Conversely, the XLR is bad news for transfer hubs such as Heathrow and Amsterdam Schiphol, which rely for much of their business on people changing planes for onward flights.
The scarcity of operating slots at Heathrow and the airport’s struggles to grow beyond two runways mean challengers have a good shot to take advantage of the XLR’s capacity and lure airlines to launch new routes.
Airbus’s new plane is also yet another challenge for beleaguered Boeing, which has nothing to match the XLR for range. Its largest 737 Max 10 model, which has been long delayed by the US company’s safety and production crisis, falls short by almost 1,000 nautical miles in comparison.
The XLR is an evolution of Airbus’s A321neo plane, which entered commercial service in 2017. Airbus has already tweaked the A321neo once, developing an LR version with three extra fuel tanks that added 800 nautical miles to the original plane’s 3,200 nautical mile range.
The aircraft was seen as the successor to the Boeing 757, a long-range, narrow-body plane that has been a stalwart of transatlantic operations for decades but ceased production in 2004.
US carrier JetBlue made a splash when it used the LR to connect cities on the US East Coast with Western Europe.

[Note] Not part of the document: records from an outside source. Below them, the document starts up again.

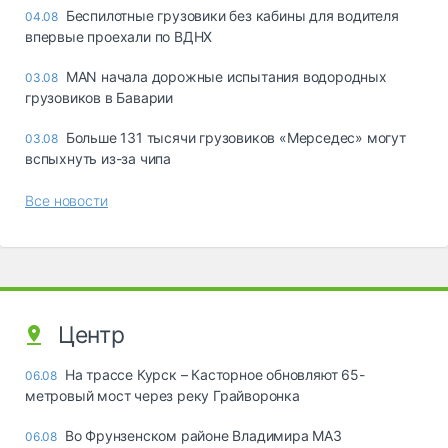
Беспилотные грузовики без кабины для водителя
04.08
впервые проехали по ВДНХ
MAN начала дорожные испытания водородных
03.08
грузовиков в Баварии
Больше 131 тысячи грузовиков «Мерседес» могут
03.08
вспыхнуть из-за чипа
Все новости
Центр
На трассе Курск – Касторное обновляют 65-
06.08
метровый мост через реку Грайворонка
Во Фрунзенском районе Владимира МАЗ
06.08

But Antonio Da Costa, the head of marketing on Airbus’s single-aisle programme, says airlines demanded more.
“When we introduced the LR we were getting feedback from airlines who wanted it to go further still, further even than the 757,” he says.
Key to the XLR’s performance is the addition of a fuel tank capable of holding almost 3,000 gallons of kerosene.

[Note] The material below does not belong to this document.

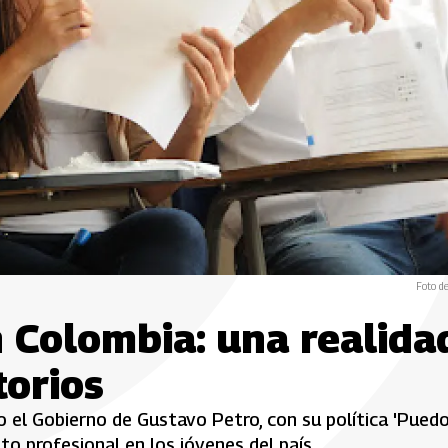
Foto d
 Colombia: una realida
torios
o el Gobierno de Gustavo Petro, con su política 'Pued
o profesional en los jóvenes del país.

Rather than fit a traditional tank, Airbus engineers came up with a plan to fill a section of the hold with fuel right up to the fuselage skin and cabin floor by erecting bulkheads at either end and lining the entire space with rubber.
“With the new fuel tank we’ve been able to add range but not add costs,” says Da Costa. “It’s much smaller than a wide-body but so is the cost of operating it. So you end up with a plane that only needs 100-plus passengers to break even.”
While the XLR can carry 244 people, Iberia has restricted it to 182 in order to accommodate a business-class cabin with 14 fully flat bed seats.
Economy berths have the same layout as on wide-body jets and come with a 12-inch screen. The aircraft also features larger overhead luggage bins and mood lighting copied from the A350, Airbus’s larger production aircraft.
The XLR has orders from more than 25 airlines around the world, which Da Costa said calls “a good start”.
Those include American Airlines, which is expected to deploy the XLR on transatlantic flights, Australia’s Qantas, which could use it to connect cities such as Brisbane and Perth to Hong Kong, and Indigo of India, which is looking at services to East Asia and Europe.
For Iberia, the XLR will help it manage capacity over winter when there isn’t sufficient demand to use a wide-body plane to fly to Boston or Washington.
Aer Lingus will use the plane to open up new destinations and serve some existing ones. A spokesman said passengers can expect an “enhanced onboard experience”.
Low-cost airlines that already operate Airbus A320-family planes are also turning to the XLR to expand their networks without additional crew and pilot training.
Wizz Air has ordered 47 XLRs and plans to launch operations with seven-hour flights from Gatwick to Jeddah in Saudi Arabia from March. The jets will be fitted with 239 seats and no bed options, in line with the carrier’s usual pared-back offering.
Though a sister company to Iberia and Aer Lingus, British Airways is not expected to deploy the XLR.
Cunningham said the XLR’s flexibility means that its true potential may only be realised once it is widely in service and carriers begin to explore the limits of what it can do.
He said: “The 757 was a very popular plane but in transatlantic terms it only really served the east coast. The XLR will take people much further inland, to the Midwest for example.
“From the UK you could be looking at Glasgow and Edinburgh to Seattle, also India, Pakistan and anywhere in the Gulf. It will be up to the airlines to show how they can use it.”